Project description:A significant debate is ongoing on the effectiveness of animal experimentation, due to the increasing reports of failure in the translation of results from preclinical animal experiments to human patients. Scientific, ethical, social and economic considerations linked to the use of animals raise concerns in a variety of societal contributors (regulators, policy makers, non-governmental organisations, industry, etc.). The aim of this study was to record researchers' voices about their vision on this science evolution, to reconstruct as truthful as possible an image of the reality of health and life science research, by using a key instrument in the hands of the researcher: the experimental models.

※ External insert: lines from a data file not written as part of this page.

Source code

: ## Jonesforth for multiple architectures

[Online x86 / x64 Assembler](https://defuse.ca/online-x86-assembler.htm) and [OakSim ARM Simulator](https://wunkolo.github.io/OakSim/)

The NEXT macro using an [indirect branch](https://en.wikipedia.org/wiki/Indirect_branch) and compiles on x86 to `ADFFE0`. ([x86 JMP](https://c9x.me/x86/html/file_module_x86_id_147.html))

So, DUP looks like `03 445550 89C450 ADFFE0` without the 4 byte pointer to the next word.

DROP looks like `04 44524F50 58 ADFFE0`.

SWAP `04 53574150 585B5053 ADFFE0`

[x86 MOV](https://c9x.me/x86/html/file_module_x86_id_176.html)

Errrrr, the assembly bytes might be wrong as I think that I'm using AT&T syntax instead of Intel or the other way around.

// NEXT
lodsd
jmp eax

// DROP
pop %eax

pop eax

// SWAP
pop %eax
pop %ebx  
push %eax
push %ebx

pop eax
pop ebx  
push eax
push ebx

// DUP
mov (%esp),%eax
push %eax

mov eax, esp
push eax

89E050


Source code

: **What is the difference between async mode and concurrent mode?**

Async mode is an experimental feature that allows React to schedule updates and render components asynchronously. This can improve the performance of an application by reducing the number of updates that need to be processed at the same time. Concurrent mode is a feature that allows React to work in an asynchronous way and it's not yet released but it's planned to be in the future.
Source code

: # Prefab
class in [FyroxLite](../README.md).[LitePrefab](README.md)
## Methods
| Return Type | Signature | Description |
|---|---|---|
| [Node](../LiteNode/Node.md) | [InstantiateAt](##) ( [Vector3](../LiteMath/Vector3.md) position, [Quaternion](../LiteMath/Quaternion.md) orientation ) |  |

Hence, we surveyed European-based health and life sciences researchers, to reconstruct and decipher the varying orientations and opinions of this community over these large transformations. In the interest of advancing the public debate and more accurately guide the policy of research, it is important that policy makers, society, scientists and all stakeholders (1) mature as comprehensive as possible an understanding of the researchers' perspectives on the selection and establishment of the experimental models, and (2) that researchers publicly share the research community opinions regarding the external factors influencing their professional work. Our results highlighted a general homogeneity of answers from the 117 respondents. However, some discrepancies on specific key issues and topics were registered in the subgroups. These recorded divergent views might prove useful to policy makers and regulators to calibrate their agenda and shape the future of the European health and life science research. Overall, the results of this pilot study highlight the need of a continuous, open and broad discussion between researchers and science policy stakeholders.